Da una parte la Calabria raccontata da Roberto Occhiuto, quella dei video sui social, degli aeroporti in crescita e dei collegamenti internazionali esibiti come la prova di una regione finalmente decollata. Dall’altra quella raccontata da Ernesto Alecci che resta a terra, stenta a decollare, con i conti da verificare, i voli acquistati “vuoto per pieno”, i lavoratori finanziati con risorse pubbliche, i parcheggi dell’aeroporto di Lamezia Terme affidati a condizioni sulle quali Sacal dovrebbe fornire risposte. È su questa distanza tra comunicazione e realtà che il capogruppo del Partito democratico in Consiglio regionale costruisce il suo intervento nella sede del Pd di Vibo Valentia. Al suo fianco ci sono gli ex consiglieri regionali Raffaele Mammoliti e Antonio Lo Schiavo. Non una semplice rimpatriata della precedente legislatura, ma il tentativo di rimettere insieme esperienze, proposte e rappresentanza politica in un territorio che oggi si sente più debole.

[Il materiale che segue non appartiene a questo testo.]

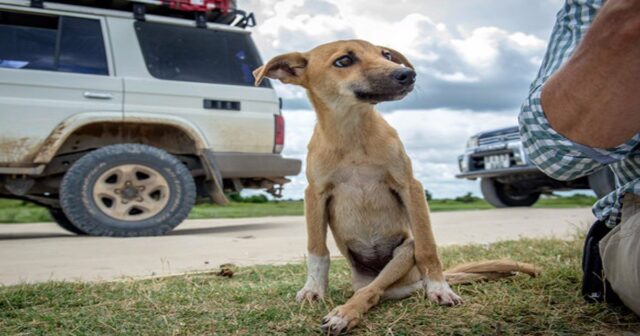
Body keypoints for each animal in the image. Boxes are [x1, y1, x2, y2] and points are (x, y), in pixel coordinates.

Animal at [252, 40, 536, 334]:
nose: (407, 74)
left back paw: (347, 313)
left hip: (403, 253)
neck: (352, 133)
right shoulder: (315, 194)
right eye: (343, 61)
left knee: (375, 291)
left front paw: (440, 288)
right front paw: (313, 289)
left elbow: (428, 246)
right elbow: (317, 250)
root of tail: (406, 282)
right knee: (370, 290)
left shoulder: (410, 187)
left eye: (386, 54)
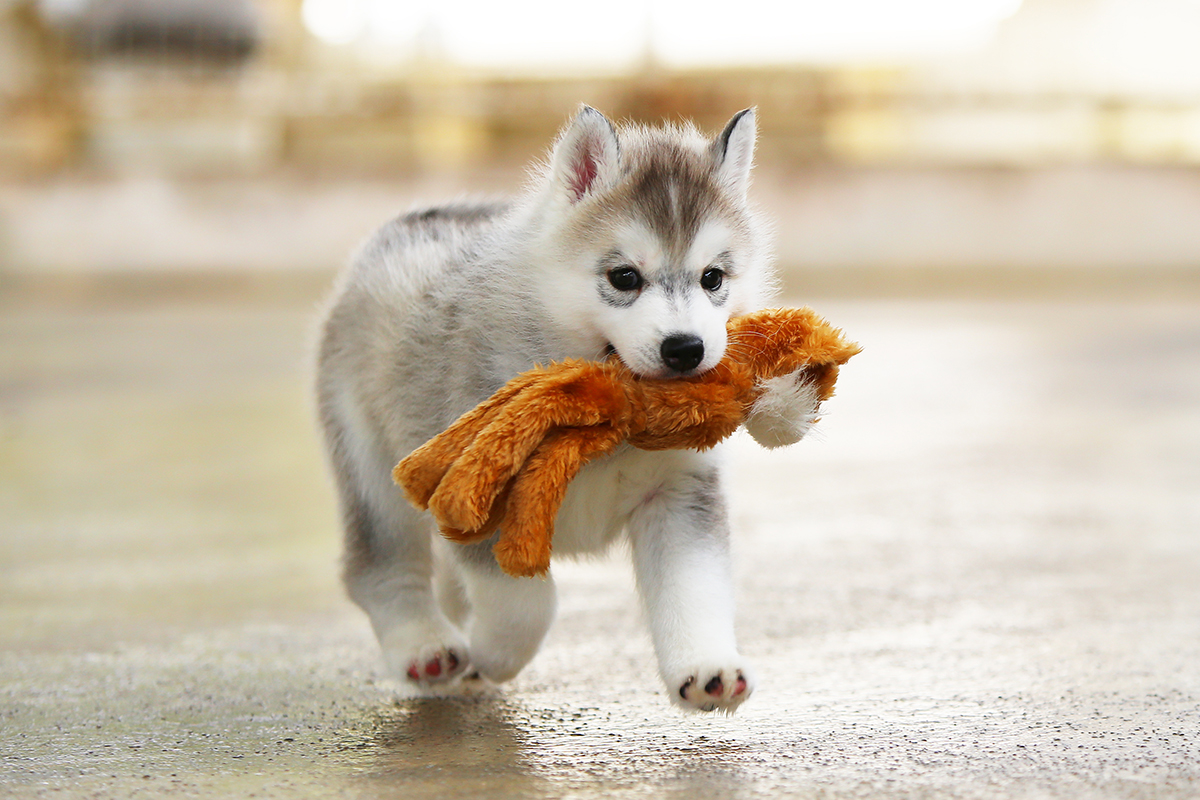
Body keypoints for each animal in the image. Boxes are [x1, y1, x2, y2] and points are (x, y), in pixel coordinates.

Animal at [314, 106, 811, 714]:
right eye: (624, 277)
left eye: (712, 277)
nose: (686, 348)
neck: (611, 421)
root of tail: (411, 223)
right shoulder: (484, 496)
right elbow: (527, 606)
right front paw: (490, 656)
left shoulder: (678, 494)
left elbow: (694, 588)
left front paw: (706, 668)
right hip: (371, 464)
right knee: (380, 565)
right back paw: (425, 646)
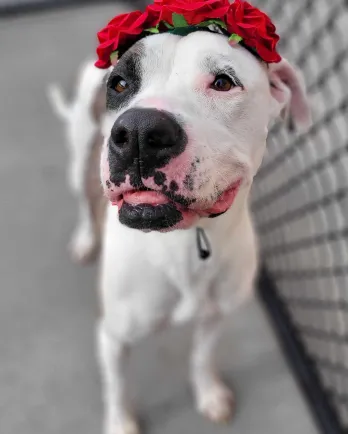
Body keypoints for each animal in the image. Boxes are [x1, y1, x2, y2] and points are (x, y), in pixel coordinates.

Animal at [47, 29, 310, 434]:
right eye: (119, 84)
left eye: (223, 82)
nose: (139, 131)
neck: (182, 241)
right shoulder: (112, 336)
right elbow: (117, 387)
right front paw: (121, 423)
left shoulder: (216, 316)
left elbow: (202, 357)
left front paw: (209, 394)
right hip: (79, 161)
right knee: (84, 200)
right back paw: (86, 239)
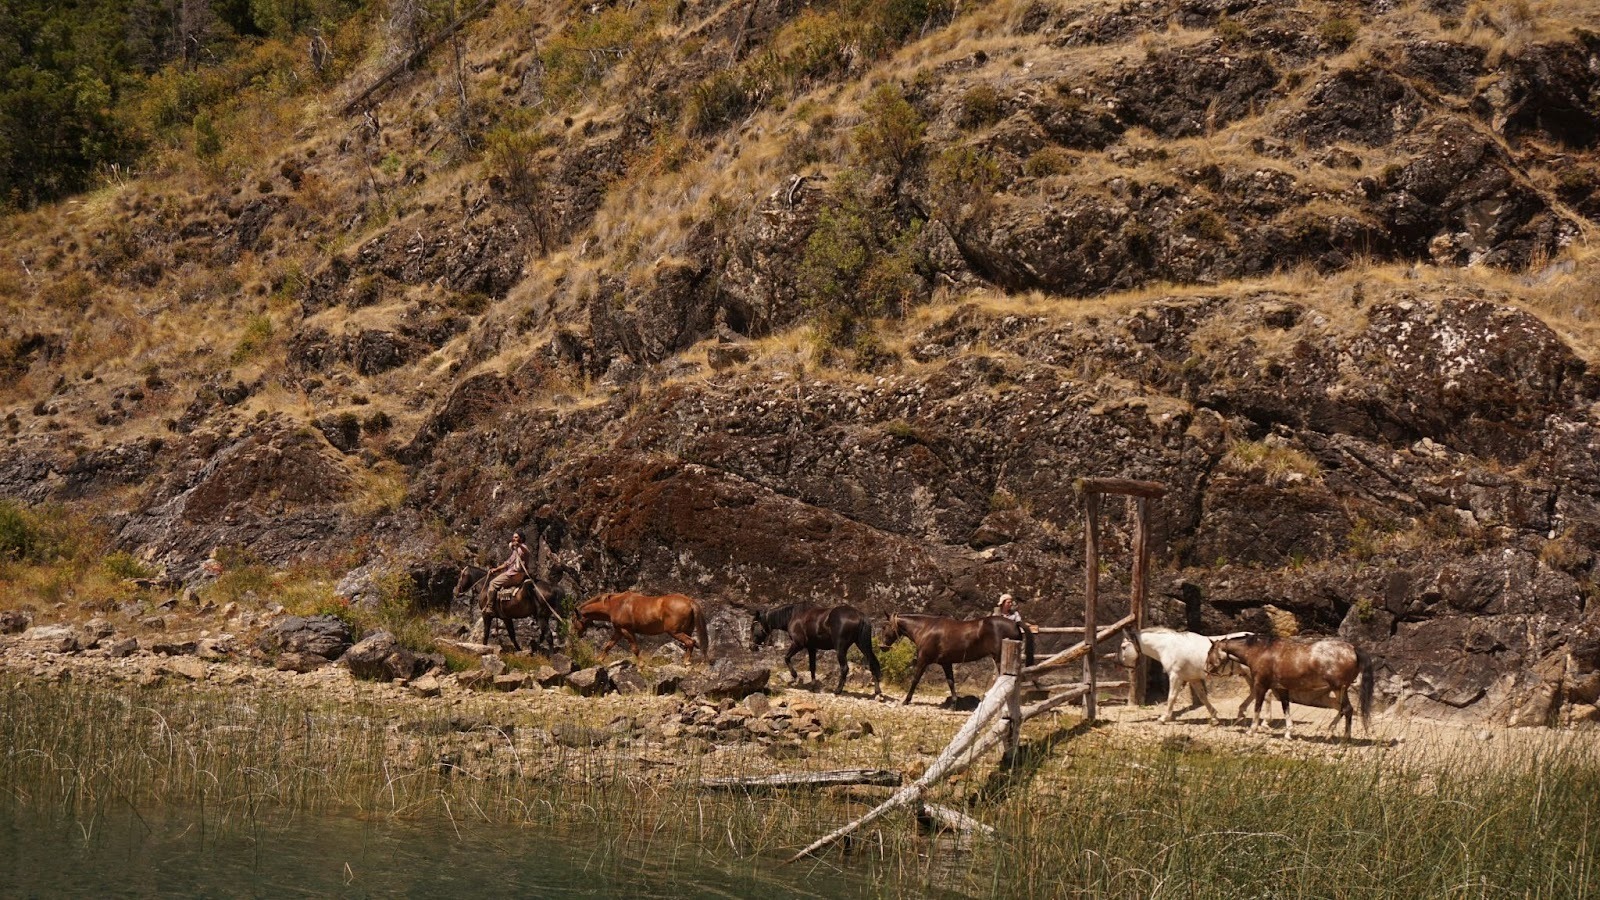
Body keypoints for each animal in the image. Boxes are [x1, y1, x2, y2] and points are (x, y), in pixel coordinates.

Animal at [575, 591, 711, 662]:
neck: (617, 605)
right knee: (690, 643)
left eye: (573, 620)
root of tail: (689, 601)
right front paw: (599, 660)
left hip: (675, 632)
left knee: (690, 642)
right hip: (687, 630)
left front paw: (641, 666)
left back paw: (686, 663)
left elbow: (635, 649)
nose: (577, 635)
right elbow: (608, 646)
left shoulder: (626, 630)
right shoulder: (619, 631)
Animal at [751, 603, 882, 697]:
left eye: (753, 627)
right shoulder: (811, 648)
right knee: (872, 663)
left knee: (844, 668)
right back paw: (878, 692)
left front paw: (794, 675)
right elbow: (812, 667)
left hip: (841, 649)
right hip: (863, 645)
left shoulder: (798, 644)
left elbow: (786, 658)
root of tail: (860, 615)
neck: (794, 616)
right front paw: (813, 687)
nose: (751, 646)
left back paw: (837, 691)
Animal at [880, 613, 1035, 706]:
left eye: (885, 627)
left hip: (999, 659)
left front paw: (906, 700)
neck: (925, 629)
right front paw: (954, 704)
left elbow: (915, 679)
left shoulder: (923, 661)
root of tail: (1015, 624)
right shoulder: (946, 663)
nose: (882, 647)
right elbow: (951, 682)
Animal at [1208, 633, 1375, 740]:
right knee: (1343, 709)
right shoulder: (1281, 688)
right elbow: (1286, 709)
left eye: (1210, 653)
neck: (1261, 651)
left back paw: (1345, 738)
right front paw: (1288, 733)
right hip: (1340, 690)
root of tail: (1353, 649)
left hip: (1338, 688)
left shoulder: (1261, 685)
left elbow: (1257, 708)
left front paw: (1252, 730)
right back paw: (1330, 732)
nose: (1208, 670)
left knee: (1347, 709)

Il piano Ryanair: “La Calabria compra i voli vuoto per pieno”
Alecci sottolinea il rapporto tra la Regione e Ryanair, diventato uno dei simboli della politica turistica e aeroportuale di Occhiuto. “La Calabria trasferisce a Ryanair una montagna di milioni di euro perché Ryanair fa l’agenzia di promozione. Ma credo che le agenzie di promozione siano altre rispetto a Ryanair. Ognuno deve fare il proprio mestiere. Non è che mettendo il nome della Calabria su qualche volantino o su qualche rivista a bordo il turismo possa aumentare così tanto”. Il capogruppo dem contesta soprattutto il meccanismo scelto per garantire i collegamenti internazionali: “La Calabria sta acquistando vuoto per pieno dei collegamenti con tante destinazioni europee. Tolta qualche destinazione molto interessante, bisogna capire quante di queste rotte portino più calabresi a visitare quelle mete che stranieri a venire in Calabria”.